Key message

  • S. superba has insecticidal and antibacterial activity, but it is unknown whether it has molluscicidal activity.

  • The molluscicidal activity of S. superba extract against P. canaliculata was systematically evaluated at different exposure intervals, temperatures and shell diameters.

  • A 10% microemulsion of S. superba extract effectively controlled P. canaliculata in pots filled with rice.

  • Four compounds from S. superba were tested for their potential toxicity to P. canaliculata, and sasanquasaponin III and maetenoside B had high molluscicidal activity.

Introduction

Pomacea canaliculata is a harmful species native to the Amazon River of South America (Yan 2013). It has been an invasive species in China since the 1980s and due to its rapid reproduction rate, quickly spread to most of the southern provinces of China (Karraker and Dudgeon 2014). P. canaliculata can harm biodiversity, agricultural crop yields and human health (Zhang and Fang 2008). Therefore, it was classified as a perennial threatening species by the State Environmental Protection Administration of China in 2003 (Jiang and Yang 2006).

Chemical control is one of the most important methods to regulate P. canaliculata, mainly through the application of the molluscicides: niclosamide and metaldehyde (Palis et al. 1997; Attademo et al. 2016). However, these agents have detrimental effects on other aquatic organisms and irritate human skin at the concentrations required for effective molluscicide activity (Takougang et al. 2007; Hallett et al. 2015). Moreover, long-term use of a single molluscicide increases the risk of resistance (Zhong 2015). Therefore, it is urgent to explore new control strategies and their molluscicidal effects.

Screening of plant metabolites is an effective approach to identifying molluscicides. In 1933, Archibald (1933) found that extracts from the fruit of Balanites aegyptiaca had high molluscicidal activity. Since then, plant metabolites have been widely used against snails (Shoaib et al. 2010; Sousa et al. 2015; Yin and Jia 2016). To date, more than 1500 species of plants, mainly from the families of Theaceae, Meliaceae, Apocynaceae, Euphorbiaceae, Leguminosae, Phytolaccaceae, Solanaceae and Rutaceae, have been assessed for potential molluscicidal activity (Baptista et al. 1994). Plant species from the Theaceae family have been widely studied because of their high molluscicidal activity. Extracts from camellia, a species from the Theaceae family, have been successfully developed for use as molluscicides in China. The main active compounds of camellia are saponins (Wang et al. 2011; Xian et al. 2012).

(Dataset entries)
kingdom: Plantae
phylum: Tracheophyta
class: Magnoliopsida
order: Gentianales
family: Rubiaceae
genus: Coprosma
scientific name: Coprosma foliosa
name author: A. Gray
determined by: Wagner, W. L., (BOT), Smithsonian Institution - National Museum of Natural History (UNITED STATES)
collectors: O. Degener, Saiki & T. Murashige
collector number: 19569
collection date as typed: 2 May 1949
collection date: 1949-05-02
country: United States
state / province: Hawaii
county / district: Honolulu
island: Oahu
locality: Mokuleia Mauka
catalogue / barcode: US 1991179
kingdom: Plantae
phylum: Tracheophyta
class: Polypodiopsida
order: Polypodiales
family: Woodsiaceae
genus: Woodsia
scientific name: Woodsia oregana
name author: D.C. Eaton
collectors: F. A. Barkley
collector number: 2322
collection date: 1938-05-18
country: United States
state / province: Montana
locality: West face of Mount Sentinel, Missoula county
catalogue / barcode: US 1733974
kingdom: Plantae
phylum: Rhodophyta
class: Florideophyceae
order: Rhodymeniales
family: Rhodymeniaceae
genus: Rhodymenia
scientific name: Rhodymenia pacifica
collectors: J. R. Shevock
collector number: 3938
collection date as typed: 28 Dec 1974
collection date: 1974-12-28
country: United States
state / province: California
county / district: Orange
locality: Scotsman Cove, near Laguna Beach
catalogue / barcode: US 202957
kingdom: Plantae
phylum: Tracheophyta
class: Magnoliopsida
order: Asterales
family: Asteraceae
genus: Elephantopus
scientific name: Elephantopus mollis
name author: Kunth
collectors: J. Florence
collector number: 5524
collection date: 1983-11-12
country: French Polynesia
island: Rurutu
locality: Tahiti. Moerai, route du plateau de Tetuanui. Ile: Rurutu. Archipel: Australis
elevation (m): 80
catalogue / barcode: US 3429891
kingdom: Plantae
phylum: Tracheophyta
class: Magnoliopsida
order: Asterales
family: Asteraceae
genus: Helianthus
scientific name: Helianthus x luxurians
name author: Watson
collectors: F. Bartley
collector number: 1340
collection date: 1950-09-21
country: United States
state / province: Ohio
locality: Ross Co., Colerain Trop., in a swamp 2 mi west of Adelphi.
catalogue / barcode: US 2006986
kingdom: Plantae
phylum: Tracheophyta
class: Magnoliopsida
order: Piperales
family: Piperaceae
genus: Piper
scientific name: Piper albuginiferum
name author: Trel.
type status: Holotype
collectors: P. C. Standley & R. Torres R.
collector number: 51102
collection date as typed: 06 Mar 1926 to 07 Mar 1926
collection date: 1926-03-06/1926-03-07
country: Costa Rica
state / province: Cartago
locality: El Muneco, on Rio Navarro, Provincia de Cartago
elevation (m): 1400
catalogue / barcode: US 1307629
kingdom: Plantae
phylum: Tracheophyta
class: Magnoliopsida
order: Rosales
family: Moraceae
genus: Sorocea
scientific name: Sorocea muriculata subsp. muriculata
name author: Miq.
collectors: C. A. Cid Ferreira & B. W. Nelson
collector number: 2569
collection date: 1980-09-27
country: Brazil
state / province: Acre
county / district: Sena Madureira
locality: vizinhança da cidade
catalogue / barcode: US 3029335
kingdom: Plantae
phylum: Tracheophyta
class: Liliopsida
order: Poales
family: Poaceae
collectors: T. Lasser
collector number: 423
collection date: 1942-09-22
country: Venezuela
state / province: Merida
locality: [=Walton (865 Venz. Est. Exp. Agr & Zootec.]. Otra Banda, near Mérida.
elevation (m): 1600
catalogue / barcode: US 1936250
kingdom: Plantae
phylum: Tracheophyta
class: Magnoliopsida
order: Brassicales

| PROBLEMS TO SOLVE |
1. Say whether each statement agrees with the text on S. superba and the apple snail P. canaliculata, answering yes or no and quoting the deciding words: (a) P. canaliculata has been an invasive species in China since the 1980s. (b) Archibald found that extracts from the leaves of Balanites aegyptiaca had high molluscicidal activity. (c) Saponins are the main active compounds of camellia.
2. Go on with the text on S. superba and P. canaliculata, starting after its final sentence.

| ANSWERS IN ORDER |
1.
(a) Yes: "It has been an invasive species in China since the 1980s".
(b) No: "extracts from the fruit of Balanites aegyptiaca had high molluscicidal activity".
(c) Yes: "The main active compounds of camellia are saponins".

2.
Schima superba Gardn. & Champ is widely distributed across Southwestern China (Xu 2009). Previous investigations have shown that extracts of S. superba have antifeeding effects on the cabbage army worm butterfly (Deng et al. 2007, 2010, 2013). S. superba extracts also display some bioactivity against plant pathogens, such as Pyricularia oryzae Cav (Huo et al. 2008; Feng et al. 2012). However, studies have not focused on the potential of S. superba as a control agent against snails, except Tuo et al.’s (2005), which utilized the methanol extract of S. superba to control P. canaliculata. In this study, we systematically assessed the molluscicidal activity of S. superba extract against P. canaliculata and isolated, purified and analyzed the active ingredients from the plant extract to provide a scientific basis for the development and application of S. superba extracts as plant molluscicides.

Materials and methods

Isolation and structural analysis of stem bark compounds from S. superba

Plant material and extraction of stem bark compounds

Stem bark from S. superba was collected from wild populations in Yaan City, Sichuan Province, China (29.90°N, 102.92°E) in April 2015. The samples were ground using a powder grinder and dried in a drying oven at 70 °C. Bark compounds were extracted from 5.0 kg of bark powder using 25 L of extraction mixture (ethanol/distilled water, 4:1, V/V) at 75 °C for 6 h, which was repeated three times. The organic solvent was combined and concentrated at 60 °C using a rotary evaporator (Rotavapor R-205, BÜCHI, Germany). A total of 0.73 kg of crude extract was harvested.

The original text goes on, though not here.